◆ **Material to process**:
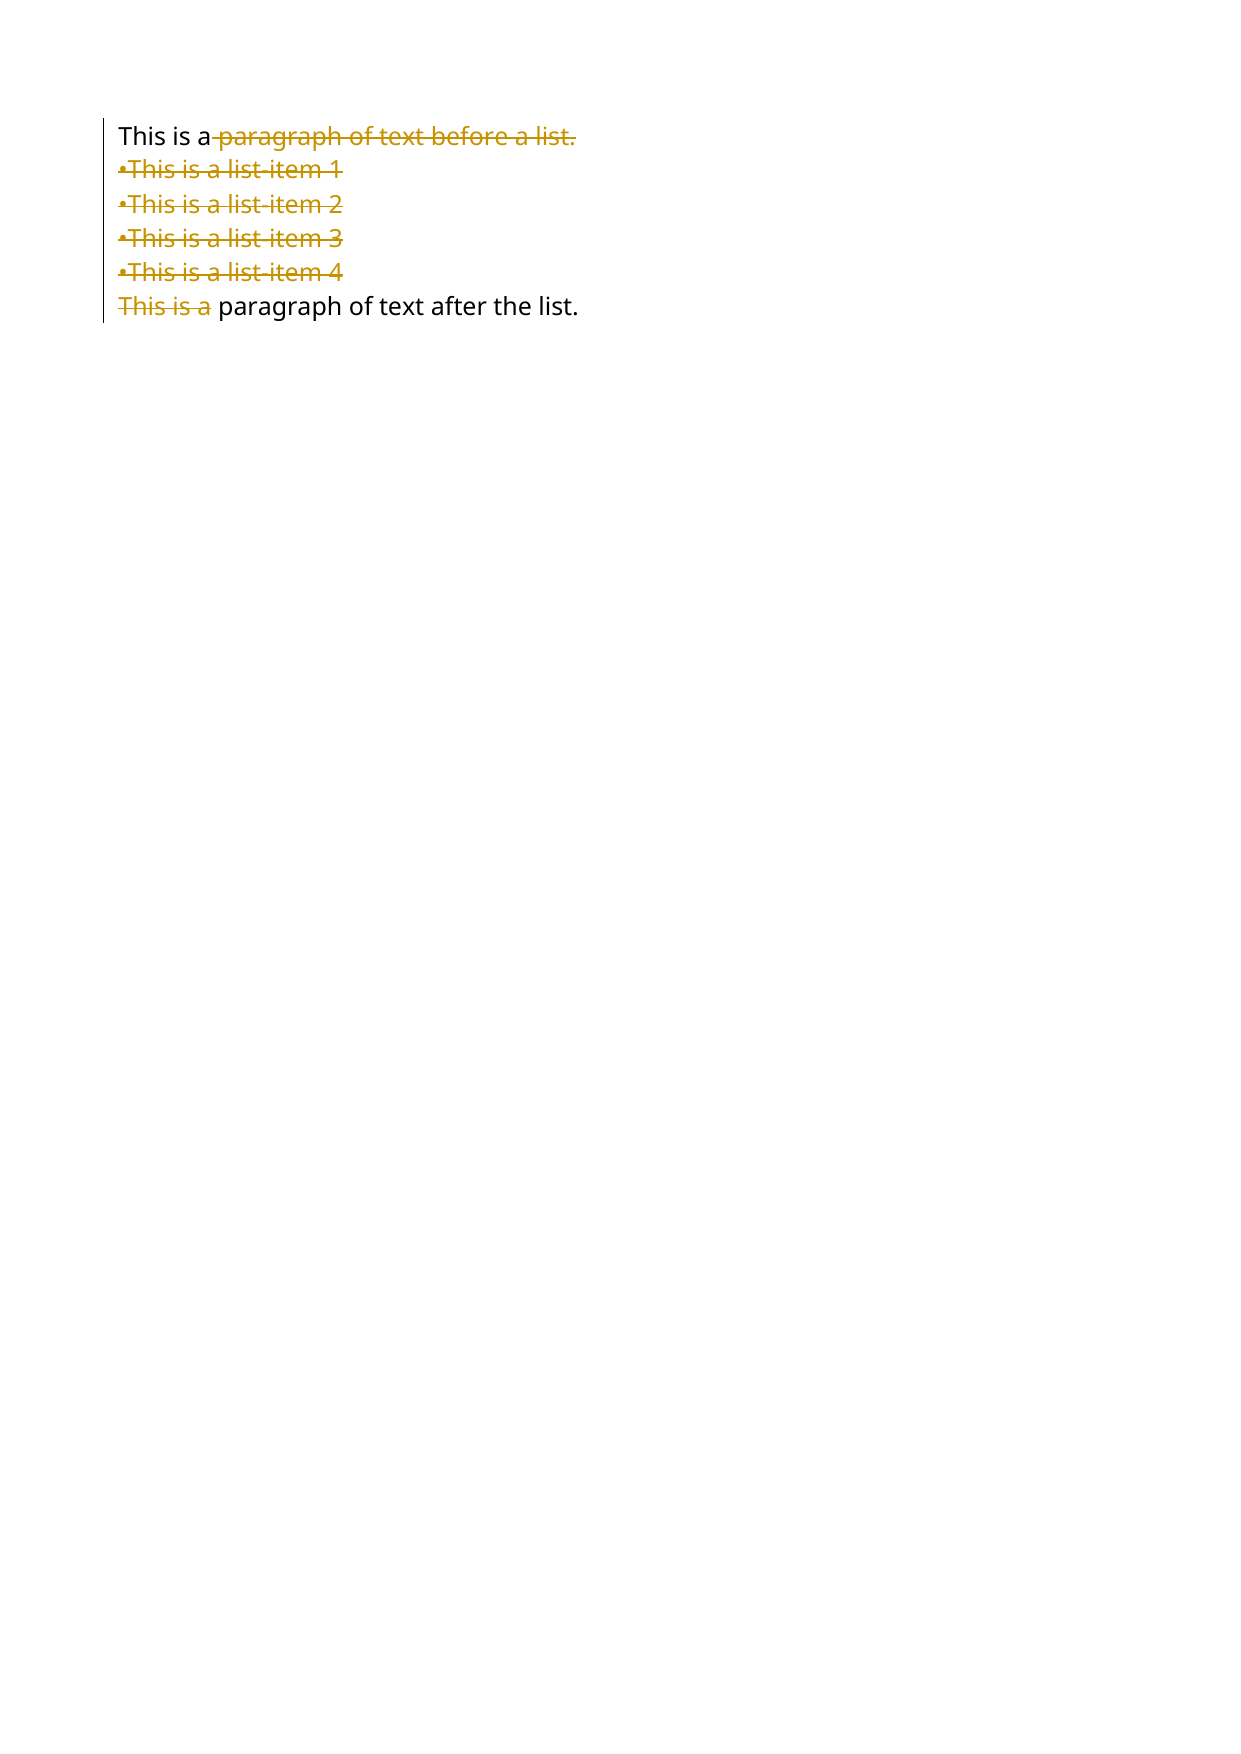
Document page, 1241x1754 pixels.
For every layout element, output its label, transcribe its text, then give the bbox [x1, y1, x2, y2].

==

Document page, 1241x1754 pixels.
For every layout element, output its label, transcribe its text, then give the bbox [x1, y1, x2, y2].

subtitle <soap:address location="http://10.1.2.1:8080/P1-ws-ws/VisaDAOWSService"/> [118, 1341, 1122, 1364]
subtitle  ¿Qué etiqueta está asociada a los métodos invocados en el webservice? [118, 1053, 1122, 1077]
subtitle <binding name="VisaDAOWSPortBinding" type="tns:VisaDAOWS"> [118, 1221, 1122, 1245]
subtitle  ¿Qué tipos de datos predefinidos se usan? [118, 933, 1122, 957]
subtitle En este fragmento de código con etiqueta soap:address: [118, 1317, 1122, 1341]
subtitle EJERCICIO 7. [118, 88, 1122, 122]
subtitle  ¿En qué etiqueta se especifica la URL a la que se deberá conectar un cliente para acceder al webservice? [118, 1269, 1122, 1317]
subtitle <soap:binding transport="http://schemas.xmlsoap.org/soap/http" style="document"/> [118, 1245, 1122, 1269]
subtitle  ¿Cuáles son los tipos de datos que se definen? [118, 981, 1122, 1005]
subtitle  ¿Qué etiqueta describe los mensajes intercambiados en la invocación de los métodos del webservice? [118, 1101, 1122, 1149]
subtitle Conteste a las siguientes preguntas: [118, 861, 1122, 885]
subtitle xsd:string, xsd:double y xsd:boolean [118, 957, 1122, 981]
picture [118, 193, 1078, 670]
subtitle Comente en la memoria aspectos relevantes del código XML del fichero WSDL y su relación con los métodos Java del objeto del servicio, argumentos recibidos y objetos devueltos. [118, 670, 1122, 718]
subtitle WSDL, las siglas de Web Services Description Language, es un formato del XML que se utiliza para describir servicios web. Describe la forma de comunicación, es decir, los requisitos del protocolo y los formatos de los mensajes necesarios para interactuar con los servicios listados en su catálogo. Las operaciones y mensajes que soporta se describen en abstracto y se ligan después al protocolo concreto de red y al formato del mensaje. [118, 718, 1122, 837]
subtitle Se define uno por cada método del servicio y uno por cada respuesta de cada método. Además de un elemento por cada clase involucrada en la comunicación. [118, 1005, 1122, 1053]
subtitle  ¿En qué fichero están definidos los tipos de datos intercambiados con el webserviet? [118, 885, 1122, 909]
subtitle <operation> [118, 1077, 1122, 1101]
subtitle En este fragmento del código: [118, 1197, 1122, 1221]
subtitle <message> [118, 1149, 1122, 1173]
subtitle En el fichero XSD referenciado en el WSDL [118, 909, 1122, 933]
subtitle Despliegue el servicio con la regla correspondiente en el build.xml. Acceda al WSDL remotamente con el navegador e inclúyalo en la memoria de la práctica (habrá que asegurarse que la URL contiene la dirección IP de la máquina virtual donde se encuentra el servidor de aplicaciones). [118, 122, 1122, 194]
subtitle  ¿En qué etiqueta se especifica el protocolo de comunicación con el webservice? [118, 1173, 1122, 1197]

◆ **Short exercise**: Which lines of the records contain the word "código"? Copy each such line, counting only matches with the same uppercase and lowercase letters.

◆ **Right answer**:
subtitle En este fragmento de código con etiqueta soap:address: [118, 1317, 1122, 1341]
subtitle Comente en la memoria aspectos relevantes del código XML del fichero WSDL y su relación con los métodos Java del objeto del servicio, argumentos recibidos y objetos devueltos. [118, 670, 1122, 718]
subtitle En este fragmento del código: [118, 1197, 1122, 1221]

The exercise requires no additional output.